*THE RECORDS*:
▶
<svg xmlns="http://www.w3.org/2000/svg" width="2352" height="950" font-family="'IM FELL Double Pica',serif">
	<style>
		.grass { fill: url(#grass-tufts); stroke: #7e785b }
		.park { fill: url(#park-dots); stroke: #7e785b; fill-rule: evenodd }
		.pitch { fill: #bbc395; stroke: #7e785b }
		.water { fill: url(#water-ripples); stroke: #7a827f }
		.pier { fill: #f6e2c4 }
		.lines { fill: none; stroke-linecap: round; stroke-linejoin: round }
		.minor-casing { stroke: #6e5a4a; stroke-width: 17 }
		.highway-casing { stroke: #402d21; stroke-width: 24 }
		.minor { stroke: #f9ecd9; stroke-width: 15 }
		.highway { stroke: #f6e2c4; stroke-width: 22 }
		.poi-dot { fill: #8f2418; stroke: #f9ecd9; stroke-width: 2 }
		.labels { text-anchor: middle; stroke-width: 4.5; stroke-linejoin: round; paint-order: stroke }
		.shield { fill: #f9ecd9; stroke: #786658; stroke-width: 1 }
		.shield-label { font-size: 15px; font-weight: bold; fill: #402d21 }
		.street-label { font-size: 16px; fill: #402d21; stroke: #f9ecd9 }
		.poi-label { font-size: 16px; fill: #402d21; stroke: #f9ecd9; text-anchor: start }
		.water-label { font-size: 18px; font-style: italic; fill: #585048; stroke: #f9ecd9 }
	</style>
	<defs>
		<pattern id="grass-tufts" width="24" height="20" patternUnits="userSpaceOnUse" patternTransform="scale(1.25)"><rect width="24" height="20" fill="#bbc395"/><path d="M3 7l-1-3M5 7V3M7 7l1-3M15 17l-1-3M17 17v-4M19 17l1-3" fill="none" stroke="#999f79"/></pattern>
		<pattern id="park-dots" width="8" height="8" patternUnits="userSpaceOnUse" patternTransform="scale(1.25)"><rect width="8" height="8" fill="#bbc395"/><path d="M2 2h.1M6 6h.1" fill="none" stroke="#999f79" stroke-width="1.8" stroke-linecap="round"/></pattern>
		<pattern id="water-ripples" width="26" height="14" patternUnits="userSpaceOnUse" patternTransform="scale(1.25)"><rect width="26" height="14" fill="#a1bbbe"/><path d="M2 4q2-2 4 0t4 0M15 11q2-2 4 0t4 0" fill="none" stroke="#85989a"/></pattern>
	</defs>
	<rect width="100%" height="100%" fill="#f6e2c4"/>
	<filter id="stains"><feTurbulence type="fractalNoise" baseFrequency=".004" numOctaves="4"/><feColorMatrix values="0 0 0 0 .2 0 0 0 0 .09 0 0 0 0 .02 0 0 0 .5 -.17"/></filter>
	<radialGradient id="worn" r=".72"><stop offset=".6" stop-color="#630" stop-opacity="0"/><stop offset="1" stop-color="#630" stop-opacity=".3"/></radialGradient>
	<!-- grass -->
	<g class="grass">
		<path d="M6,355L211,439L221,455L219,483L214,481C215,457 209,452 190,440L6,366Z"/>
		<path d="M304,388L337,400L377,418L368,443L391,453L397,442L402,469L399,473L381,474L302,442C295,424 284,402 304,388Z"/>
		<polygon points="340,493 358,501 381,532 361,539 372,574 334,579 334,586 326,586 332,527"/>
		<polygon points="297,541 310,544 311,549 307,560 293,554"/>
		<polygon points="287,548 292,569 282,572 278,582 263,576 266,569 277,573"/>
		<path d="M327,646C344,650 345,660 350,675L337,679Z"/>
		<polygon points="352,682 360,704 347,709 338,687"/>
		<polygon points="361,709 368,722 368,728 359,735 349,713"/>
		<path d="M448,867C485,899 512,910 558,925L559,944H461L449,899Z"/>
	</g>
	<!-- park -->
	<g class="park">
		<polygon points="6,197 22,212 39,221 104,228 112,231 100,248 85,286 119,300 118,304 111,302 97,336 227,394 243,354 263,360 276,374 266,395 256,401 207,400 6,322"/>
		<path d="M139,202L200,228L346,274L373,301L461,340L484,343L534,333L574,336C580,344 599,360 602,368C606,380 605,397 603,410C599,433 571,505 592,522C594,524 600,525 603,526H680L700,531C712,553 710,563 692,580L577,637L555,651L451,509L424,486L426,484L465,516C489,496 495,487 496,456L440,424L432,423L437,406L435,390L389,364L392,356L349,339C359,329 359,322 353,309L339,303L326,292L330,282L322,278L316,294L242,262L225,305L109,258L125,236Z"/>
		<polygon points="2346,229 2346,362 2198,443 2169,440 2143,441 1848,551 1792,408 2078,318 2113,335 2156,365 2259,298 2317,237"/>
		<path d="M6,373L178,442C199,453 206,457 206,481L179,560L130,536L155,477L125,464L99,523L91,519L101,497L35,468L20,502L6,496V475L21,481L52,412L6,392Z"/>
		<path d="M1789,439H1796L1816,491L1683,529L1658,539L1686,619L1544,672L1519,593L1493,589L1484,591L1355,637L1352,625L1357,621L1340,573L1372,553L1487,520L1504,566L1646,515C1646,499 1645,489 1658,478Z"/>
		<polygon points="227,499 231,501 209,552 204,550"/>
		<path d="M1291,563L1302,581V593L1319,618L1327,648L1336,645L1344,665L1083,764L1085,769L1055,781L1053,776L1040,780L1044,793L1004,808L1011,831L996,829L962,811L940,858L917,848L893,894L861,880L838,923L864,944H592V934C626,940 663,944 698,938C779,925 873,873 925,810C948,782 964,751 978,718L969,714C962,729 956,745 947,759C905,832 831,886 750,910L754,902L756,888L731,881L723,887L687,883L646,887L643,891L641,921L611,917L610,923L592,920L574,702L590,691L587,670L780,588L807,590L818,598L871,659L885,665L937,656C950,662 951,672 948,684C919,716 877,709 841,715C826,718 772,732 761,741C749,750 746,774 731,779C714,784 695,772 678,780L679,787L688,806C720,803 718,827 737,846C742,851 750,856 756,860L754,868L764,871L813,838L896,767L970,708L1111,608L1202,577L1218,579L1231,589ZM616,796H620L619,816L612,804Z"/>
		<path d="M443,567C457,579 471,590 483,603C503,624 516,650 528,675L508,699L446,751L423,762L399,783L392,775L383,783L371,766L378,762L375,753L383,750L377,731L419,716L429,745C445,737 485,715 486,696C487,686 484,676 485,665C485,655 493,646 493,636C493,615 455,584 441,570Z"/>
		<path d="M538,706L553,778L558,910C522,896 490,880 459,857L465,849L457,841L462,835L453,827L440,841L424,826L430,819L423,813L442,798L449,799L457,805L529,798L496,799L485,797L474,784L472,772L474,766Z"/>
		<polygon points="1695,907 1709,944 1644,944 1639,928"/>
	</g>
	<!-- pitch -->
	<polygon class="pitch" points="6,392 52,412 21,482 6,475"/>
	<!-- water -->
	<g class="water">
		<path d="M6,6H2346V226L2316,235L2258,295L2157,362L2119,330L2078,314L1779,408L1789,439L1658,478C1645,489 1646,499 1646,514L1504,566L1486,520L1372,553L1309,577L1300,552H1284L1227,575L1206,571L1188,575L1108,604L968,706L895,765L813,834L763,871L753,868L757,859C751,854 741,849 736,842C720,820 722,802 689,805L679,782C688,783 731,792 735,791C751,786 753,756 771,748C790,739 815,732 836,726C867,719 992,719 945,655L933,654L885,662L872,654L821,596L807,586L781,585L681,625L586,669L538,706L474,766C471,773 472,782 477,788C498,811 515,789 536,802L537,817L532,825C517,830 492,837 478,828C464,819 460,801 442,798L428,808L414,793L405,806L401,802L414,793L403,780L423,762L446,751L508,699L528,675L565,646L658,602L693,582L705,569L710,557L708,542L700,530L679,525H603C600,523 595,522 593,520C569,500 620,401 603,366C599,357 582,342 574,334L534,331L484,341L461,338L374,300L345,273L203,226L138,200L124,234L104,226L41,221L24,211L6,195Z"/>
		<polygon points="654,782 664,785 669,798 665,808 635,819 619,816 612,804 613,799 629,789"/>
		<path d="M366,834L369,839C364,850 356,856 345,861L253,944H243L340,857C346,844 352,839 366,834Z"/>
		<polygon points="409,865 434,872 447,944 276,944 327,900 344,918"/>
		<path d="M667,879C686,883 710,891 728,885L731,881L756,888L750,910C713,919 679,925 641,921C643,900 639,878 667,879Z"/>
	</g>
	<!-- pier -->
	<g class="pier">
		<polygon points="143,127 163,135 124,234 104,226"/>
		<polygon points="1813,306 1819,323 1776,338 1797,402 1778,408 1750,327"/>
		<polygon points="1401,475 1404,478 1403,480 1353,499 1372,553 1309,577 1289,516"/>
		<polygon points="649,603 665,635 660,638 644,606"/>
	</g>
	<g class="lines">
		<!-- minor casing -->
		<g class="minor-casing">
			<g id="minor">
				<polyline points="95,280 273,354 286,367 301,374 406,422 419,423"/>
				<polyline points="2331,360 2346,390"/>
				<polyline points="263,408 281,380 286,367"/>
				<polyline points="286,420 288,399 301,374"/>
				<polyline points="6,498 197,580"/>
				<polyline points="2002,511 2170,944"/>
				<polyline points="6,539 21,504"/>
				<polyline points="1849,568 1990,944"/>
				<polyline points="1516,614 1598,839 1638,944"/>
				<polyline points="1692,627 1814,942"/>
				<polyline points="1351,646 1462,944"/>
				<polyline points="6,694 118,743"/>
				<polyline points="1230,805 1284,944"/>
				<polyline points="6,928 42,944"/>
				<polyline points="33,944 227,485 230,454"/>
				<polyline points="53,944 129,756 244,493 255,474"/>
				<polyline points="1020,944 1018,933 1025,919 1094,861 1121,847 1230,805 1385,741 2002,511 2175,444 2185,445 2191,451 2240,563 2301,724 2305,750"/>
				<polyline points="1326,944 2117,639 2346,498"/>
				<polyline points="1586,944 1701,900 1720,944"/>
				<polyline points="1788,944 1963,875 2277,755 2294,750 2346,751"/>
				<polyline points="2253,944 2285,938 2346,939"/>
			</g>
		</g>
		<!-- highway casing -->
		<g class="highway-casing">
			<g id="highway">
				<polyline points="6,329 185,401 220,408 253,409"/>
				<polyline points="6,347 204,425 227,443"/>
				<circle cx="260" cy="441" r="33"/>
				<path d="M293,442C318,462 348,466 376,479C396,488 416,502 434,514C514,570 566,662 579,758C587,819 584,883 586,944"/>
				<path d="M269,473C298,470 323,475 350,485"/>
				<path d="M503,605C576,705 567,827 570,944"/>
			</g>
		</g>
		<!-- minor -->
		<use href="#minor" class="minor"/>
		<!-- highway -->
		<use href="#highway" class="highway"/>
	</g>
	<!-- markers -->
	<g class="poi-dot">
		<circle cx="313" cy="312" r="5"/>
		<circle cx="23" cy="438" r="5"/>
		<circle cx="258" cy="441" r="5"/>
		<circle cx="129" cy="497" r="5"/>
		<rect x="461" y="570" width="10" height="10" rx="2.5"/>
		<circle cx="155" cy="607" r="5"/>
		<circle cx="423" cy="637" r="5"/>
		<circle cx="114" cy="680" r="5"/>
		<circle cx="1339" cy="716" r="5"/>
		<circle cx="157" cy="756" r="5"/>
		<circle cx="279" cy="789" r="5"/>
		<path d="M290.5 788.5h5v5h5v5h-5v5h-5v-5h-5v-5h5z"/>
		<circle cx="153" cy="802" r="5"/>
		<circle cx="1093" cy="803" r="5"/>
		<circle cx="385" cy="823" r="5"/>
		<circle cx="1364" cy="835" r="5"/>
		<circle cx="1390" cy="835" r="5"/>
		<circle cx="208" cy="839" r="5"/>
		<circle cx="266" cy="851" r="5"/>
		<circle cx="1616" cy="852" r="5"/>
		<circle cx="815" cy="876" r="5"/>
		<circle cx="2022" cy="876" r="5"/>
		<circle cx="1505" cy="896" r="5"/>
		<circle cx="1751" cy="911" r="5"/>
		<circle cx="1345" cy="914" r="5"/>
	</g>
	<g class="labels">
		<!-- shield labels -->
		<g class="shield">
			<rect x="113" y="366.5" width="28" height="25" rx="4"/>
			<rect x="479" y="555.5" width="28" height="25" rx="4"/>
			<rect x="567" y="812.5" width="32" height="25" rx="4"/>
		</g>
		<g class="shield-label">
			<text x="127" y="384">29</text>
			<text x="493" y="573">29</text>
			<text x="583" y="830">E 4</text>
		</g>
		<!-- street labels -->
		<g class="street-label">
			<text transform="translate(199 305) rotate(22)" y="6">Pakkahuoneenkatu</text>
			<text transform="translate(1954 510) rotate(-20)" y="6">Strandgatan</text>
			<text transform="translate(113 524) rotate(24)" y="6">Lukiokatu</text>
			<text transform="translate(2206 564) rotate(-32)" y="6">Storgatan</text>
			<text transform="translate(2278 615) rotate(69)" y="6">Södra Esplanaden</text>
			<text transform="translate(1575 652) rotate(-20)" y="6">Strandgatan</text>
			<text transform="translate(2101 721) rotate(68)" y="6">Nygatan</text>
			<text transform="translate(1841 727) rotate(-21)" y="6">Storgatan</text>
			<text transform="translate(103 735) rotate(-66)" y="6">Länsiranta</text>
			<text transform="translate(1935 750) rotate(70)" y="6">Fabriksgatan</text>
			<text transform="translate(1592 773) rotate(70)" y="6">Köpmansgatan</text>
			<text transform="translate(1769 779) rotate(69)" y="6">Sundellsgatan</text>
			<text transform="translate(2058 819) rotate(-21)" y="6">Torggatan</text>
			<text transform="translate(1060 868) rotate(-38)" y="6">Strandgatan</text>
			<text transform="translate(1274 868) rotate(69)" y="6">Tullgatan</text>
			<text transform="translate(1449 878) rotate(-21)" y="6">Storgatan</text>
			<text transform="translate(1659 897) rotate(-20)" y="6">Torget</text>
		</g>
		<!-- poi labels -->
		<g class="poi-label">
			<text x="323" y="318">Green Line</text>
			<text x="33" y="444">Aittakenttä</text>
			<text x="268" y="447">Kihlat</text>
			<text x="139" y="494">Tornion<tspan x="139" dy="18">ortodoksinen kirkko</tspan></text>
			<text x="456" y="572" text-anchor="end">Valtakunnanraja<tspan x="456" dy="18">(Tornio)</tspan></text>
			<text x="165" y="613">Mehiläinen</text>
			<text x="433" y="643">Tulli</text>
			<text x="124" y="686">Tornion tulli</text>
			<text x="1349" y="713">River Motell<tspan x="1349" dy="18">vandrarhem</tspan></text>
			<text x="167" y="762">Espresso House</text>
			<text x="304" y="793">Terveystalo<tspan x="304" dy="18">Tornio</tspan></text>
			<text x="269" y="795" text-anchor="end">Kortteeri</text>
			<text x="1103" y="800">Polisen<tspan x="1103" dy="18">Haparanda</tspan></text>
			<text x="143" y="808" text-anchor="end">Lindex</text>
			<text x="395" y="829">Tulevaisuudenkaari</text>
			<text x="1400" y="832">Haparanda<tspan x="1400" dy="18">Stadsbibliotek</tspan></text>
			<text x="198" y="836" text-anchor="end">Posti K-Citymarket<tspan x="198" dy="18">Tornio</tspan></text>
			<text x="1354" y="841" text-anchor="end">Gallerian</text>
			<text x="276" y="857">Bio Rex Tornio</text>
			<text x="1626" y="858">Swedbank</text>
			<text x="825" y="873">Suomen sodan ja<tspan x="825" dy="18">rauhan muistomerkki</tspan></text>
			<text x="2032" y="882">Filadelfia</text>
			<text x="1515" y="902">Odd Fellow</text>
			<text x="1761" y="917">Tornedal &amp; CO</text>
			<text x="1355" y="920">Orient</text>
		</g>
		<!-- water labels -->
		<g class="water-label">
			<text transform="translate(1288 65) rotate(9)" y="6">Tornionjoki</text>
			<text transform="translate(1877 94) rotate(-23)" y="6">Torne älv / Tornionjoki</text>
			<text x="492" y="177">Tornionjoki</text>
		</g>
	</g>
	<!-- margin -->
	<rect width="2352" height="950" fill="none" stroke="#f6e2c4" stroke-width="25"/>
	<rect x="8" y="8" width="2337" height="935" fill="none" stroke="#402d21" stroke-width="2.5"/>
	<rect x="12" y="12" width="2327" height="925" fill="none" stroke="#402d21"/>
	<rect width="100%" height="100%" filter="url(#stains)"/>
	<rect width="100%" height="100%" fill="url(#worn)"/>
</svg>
◀
▶
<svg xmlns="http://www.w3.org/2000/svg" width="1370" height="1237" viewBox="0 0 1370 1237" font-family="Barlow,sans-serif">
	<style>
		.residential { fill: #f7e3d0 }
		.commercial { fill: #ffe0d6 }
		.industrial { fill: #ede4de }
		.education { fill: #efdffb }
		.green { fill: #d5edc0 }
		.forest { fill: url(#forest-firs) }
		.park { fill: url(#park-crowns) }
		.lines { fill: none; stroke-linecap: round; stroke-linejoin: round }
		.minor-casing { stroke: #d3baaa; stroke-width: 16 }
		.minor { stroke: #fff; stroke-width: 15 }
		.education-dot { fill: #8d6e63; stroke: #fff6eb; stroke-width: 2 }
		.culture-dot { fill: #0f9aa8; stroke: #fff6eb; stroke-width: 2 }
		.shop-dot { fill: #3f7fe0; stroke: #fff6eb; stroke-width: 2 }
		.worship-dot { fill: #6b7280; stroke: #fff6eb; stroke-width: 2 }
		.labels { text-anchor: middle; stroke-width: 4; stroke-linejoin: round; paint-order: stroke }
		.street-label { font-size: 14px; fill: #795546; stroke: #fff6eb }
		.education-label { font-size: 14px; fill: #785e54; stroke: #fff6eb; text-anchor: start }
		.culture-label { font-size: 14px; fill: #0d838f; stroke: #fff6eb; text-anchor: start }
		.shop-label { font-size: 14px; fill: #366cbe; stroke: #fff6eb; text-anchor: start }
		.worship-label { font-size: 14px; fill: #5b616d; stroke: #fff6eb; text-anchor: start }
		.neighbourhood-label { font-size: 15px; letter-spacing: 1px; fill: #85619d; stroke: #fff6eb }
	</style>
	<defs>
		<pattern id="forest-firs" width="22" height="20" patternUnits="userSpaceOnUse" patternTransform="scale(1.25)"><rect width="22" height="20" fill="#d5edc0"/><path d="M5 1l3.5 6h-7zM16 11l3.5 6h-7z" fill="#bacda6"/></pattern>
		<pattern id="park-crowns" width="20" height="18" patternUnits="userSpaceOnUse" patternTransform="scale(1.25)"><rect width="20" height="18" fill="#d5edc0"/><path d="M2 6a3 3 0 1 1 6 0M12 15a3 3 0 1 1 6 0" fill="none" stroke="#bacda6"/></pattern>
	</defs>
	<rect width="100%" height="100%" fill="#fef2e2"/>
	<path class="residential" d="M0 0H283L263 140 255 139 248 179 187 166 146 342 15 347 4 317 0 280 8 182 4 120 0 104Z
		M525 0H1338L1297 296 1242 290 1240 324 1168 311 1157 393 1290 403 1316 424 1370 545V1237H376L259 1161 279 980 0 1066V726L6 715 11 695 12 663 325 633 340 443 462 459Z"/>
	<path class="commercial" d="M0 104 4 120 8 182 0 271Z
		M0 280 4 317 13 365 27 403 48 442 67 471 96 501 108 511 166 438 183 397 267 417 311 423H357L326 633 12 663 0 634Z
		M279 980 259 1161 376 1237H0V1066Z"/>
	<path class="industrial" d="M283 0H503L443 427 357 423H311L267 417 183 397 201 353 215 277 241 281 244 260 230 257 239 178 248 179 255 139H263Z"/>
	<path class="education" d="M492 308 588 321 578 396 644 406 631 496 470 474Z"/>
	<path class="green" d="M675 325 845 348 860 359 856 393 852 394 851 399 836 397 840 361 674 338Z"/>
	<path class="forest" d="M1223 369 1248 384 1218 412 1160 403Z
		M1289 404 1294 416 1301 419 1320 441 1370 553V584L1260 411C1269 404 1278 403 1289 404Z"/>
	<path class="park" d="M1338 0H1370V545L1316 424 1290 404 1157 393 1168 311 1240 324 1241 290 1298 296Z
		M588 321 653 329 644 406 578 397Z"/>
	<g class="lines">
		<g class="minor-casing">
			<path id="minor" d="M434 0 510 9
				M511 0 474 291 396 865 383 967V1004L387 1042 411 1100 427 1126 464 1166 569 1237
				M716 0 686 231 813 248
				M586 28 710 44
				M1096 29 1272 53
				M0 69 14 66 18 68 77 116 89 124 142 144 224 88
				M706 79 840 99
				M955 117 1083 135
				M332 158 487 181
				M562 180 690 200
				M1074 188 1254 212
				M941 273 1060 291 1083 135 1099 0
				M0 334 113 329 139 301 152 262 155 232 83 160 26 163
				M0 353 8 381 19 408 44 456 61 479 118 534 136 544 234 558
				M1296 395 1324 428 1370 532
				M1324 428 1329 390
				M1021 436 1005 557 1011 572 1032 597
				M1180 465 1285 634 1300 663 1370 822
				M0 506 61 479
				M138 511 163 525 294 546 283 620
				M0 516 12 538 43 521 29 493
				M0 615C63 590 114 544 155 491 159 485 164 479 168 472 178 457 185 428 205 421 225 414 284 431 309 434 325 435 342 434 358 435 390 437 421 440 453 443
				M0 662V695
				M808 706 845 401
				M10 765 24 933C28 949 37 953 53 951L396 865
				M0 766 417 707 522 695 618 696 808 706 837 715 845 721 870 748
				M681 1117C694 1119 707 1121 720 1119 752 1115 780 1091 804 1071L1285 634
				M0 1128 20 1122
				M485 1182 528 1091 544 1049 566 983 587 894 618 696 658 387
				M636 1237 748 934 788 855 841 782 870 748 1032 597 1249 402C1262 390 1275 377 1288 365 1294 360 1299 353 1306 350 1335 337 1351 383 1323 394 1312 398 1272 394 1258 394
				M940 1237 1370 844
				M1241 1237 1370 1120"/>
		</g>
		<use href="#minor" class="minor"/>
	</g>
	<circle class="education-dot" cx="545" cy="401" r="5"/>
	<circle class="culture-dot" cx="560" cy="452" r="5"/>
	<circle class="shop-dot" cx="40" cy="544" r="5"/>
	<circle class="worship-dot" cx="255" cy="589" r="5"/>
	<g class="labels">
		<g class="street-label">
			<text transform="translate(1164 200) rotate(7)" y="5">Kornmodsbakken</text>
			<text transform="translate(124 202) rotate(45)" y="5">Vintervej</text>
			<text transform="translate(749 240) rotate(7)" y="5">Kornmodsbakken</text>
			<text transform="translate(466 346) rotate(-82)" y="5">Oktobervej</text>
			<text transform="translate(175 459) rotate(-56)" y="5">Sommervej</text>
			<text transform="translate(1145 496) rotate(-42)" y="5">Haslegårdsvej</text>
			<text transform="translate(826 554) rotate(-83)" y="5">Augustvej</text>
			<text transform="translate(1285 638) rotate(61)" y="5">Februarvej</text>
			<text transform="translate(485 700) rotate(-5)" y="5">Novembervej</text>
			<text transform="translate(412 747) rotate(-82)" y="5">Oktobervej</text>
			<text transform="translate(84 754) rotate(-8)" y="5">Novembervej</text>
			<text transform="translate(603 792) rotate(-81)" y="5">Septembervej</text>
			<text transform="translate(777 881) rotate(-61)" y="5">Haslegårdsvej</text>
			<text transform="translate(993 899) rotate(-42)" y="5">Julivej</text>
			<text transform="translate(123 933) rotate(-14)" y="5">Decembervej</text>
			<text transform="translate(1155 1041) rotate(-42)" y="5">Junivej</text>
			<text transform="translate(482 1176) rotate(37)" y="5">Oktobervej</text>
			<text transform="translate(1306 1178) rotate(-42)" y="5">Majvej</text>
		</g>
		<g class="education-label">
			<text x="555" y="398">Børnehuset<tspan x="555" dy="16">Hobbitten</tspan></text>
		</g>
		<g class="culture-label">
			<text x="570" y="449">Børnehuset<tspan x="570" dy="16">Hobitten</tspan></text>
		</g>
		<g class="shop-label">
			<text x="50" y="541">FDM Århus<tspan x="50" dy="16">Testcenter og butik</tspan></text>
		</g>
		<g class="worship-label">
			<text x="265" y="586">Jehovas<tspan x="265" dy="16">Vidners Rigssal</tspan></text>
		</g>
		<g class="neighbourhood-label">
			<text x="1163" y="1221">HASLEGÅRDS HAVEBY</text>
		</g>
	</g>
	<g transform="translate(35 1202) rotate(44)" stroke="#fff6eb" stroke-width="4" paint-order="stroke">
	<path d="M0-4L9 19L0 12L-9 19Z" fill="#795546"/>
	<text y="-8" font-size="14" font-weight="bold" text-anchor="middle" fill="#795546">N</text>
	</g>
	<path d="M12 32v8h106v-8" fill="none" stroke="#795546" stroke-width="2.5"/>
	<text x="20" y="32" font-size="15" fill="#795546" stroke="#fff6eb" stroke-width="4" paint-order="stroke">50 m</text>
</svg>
◀
*WHAT IS REQUIRED*:
The answer must be every line from the records above that contains the word "filter", copied in full.

*SOLUTION FOR THIS TASK*:
	<filter id="stains"><feTurbulence type="fractalNoise" baseFrequency=".004" numOctaves="4"/><feColorMatrix values="0 0 0 0 .2 0 0 0 0 .09 0 0 0 0 .02 0 0 0 .5 -.17"/></filter>
	<rect width="100%" height="100%" filter="url(#stains)"/>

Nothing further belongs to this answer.